After choppy trading, the benchmark Kospi rose 9.62 points, or 0.46 percent, to close at 2,080.35. Trade volume was moderate at 484 million shares worth 4.6 trillion won ($3.9 billion), with losers outnumbering winners 473 to 340.
“Focus is now on the U.S.-China trade negotiations that are expected to resume in the coming weeks. As a working-level meeting is scheduled from Sept. 19-20, investors will be closely watching for any cues from the meeting,” Kiwoom Securities analyst Suh Sang-young said.
Foreigners bought a net 217 billion won worth of stocks, offsetting institutions and individual stock selling.
Technology stocks led market gains, with Samsung Electronics jumping 3.0 percent to 49,150 won, chipmaker SK Hynix climbing 3.1 percent to 82,700 won, Samsung SDI advancing 0.9 percent to 236,500 won and LG Display gaining 2.4 percent to 14,700 won.
In particular, chipmakers continued to strengthen, helped by rising chip demand and declining stockpiles of dynamic random access memory (DRAM) and NAND flash memory chips, mainly used in computers and smartphones to process and store data.

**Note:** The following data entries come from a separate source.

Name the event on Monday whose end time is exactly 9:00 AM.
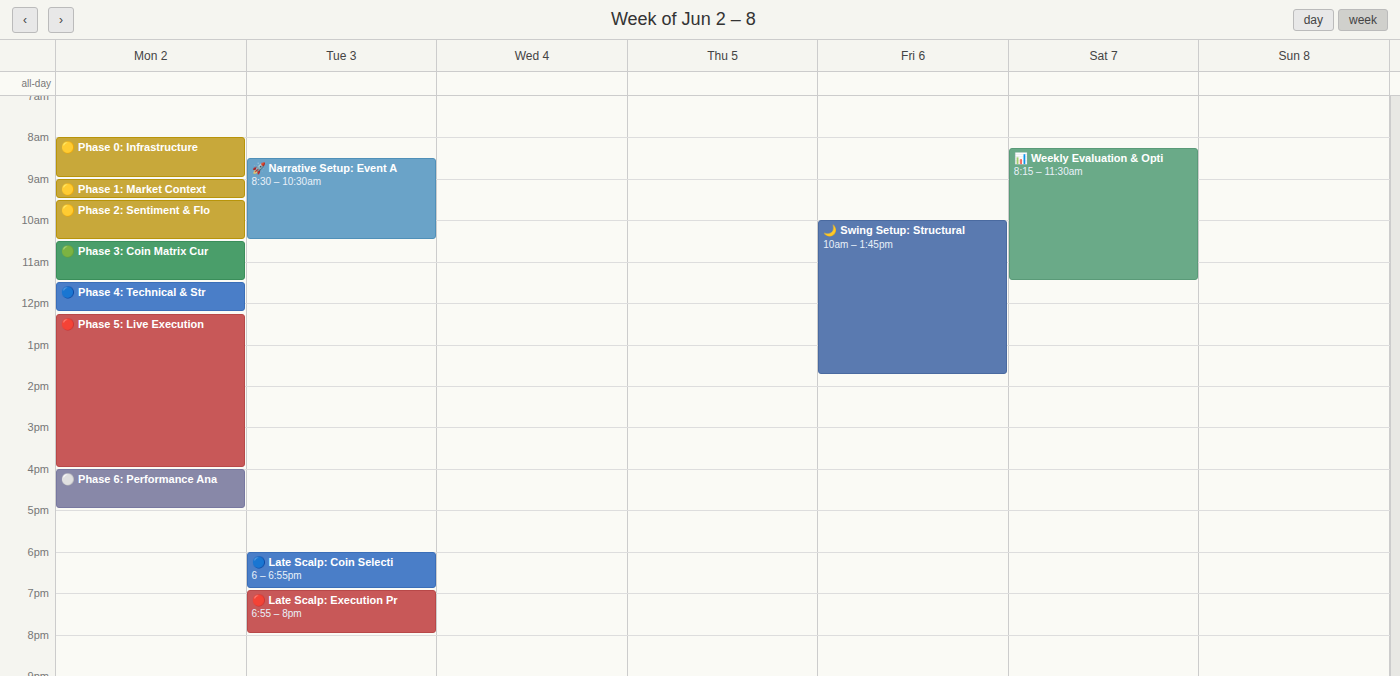
"🟡 Phase 0: Infrastructure"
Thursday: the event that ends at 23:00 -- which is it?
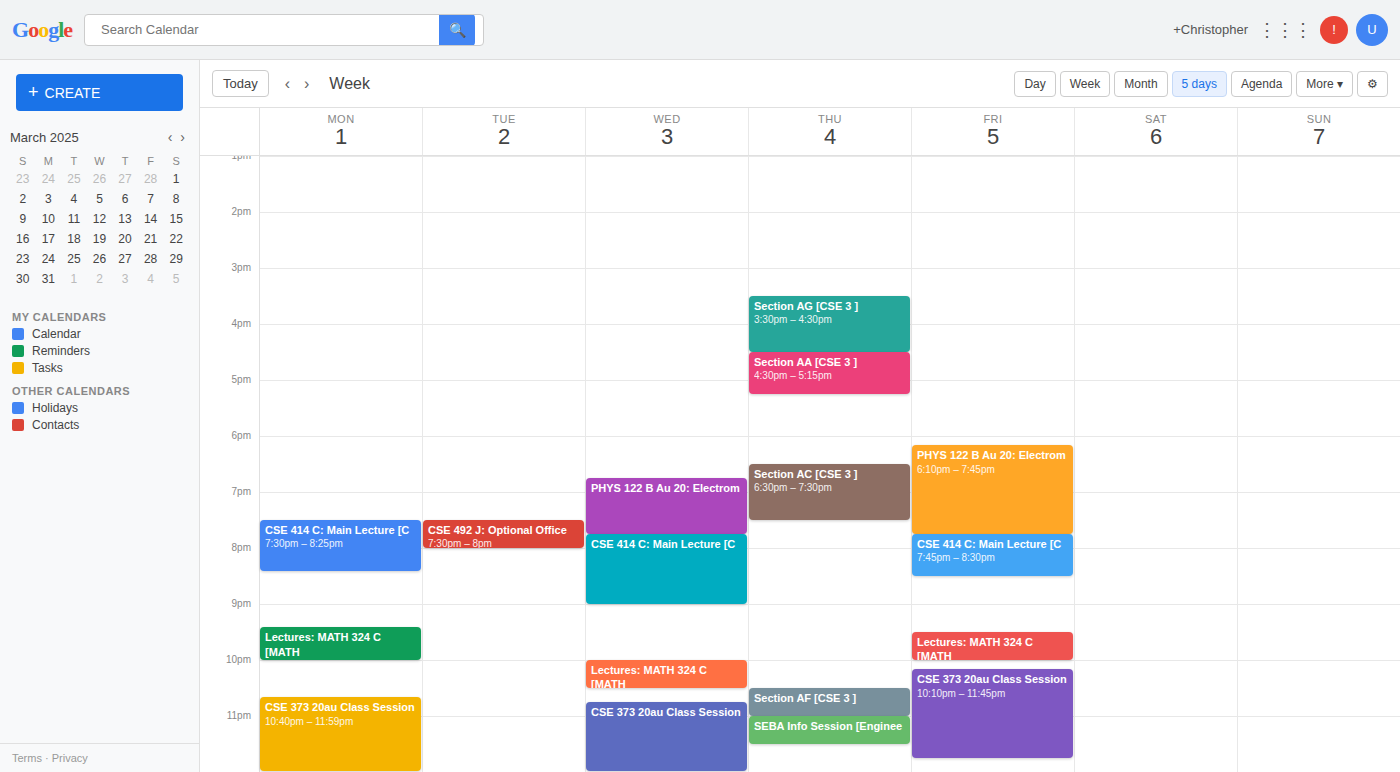
"Section AF [CSE 3 ]"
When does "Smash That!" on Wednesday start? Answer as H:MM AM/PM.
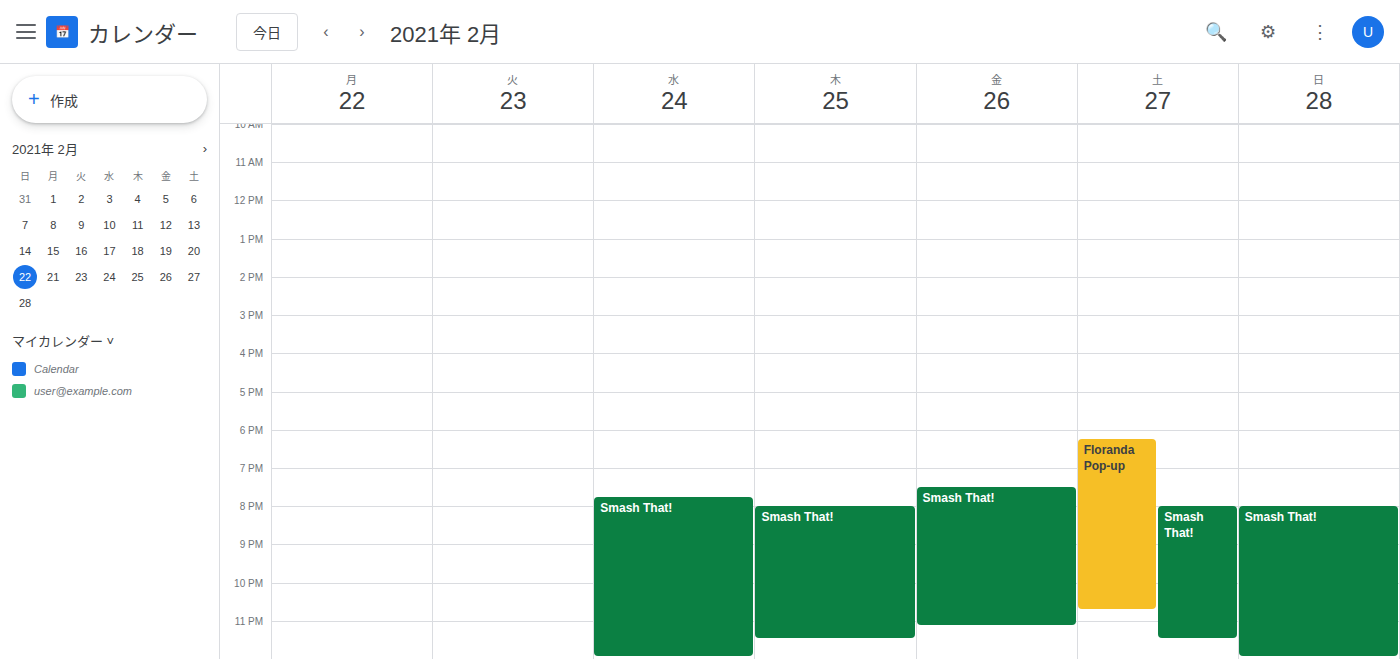
7:45 PM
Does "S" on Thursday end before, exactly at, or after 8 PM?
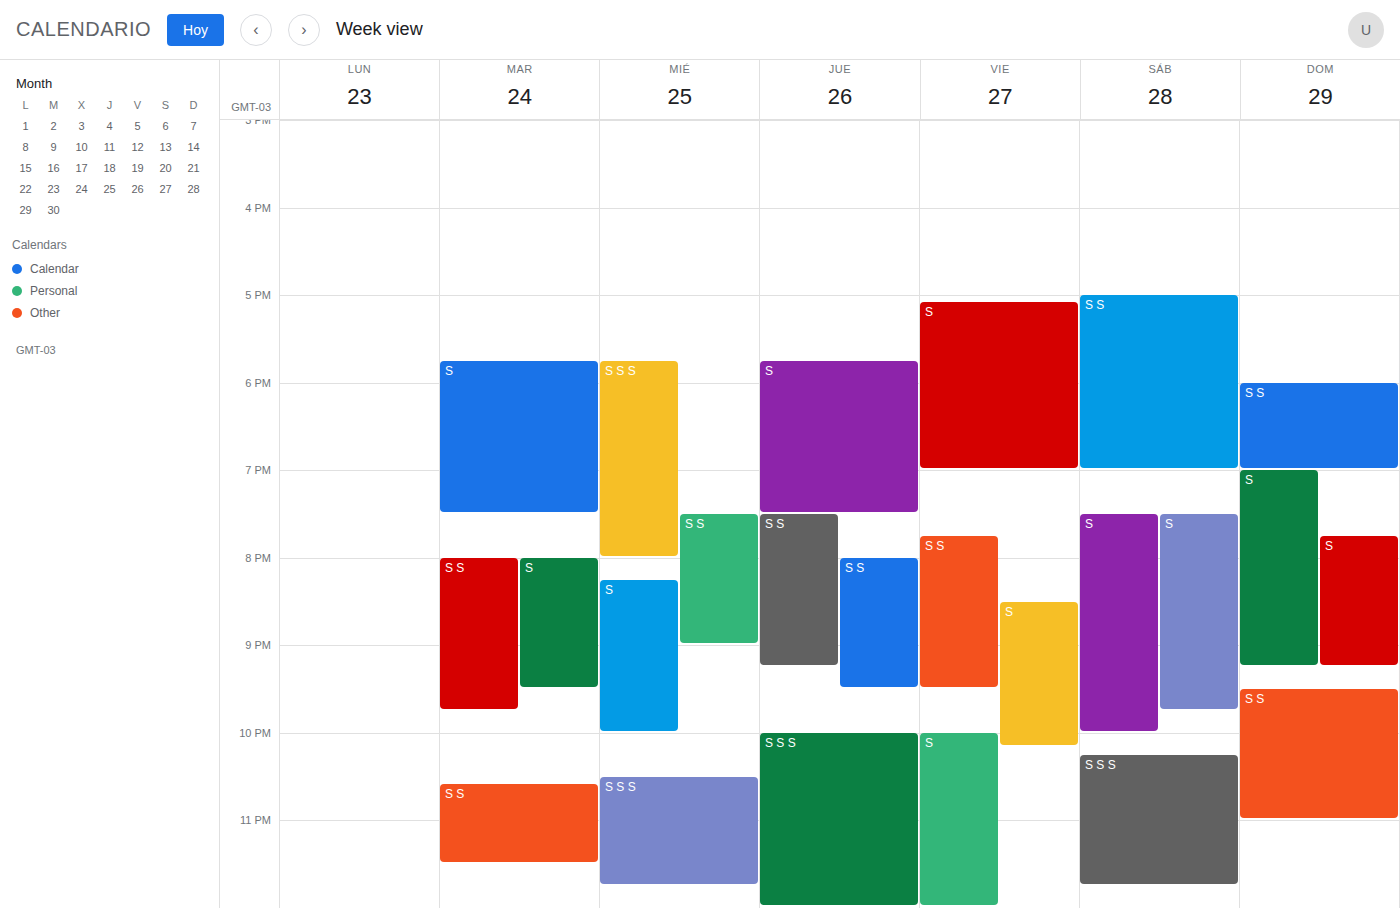
7:30 PM -- before 8 PM, 30 minutes above the 8 PM line.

Kia Motors fell 0.7 percent to 43,550 won, and the country’s biggest auto parts maker Hyundai Mobis declined 1.6 percent to 245,500 won. Posco shed 1.9 percent to 233,500 won.
Refiners traded lower following the previous session’s gain. SK Innovation moved down 0.29 percent to end at 169,000 won and S-Oil, the third-largest oil refiner, lost 0.30 percent to end at 99,700 won.

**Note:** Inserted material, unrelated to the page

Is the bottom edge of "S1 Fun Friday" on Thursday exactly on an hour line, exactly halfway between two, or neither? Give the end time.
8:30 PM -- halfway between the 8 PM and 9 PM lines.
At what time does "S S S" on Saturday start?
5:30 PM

The secondary Kosdaq rose 0.59 points, or 0.09 percent, to close at 645.71.
The local currency closed at 1,193.60 won against dollar, up 2.30 won from the previous session.
Bond prices, which move inversely to yields, were mixed. The yield on three-year bonds added 1.9 basis points to 1.329 percent, and the yield on 10-year bonds dropped 0.6 basis points to 1.79 percent.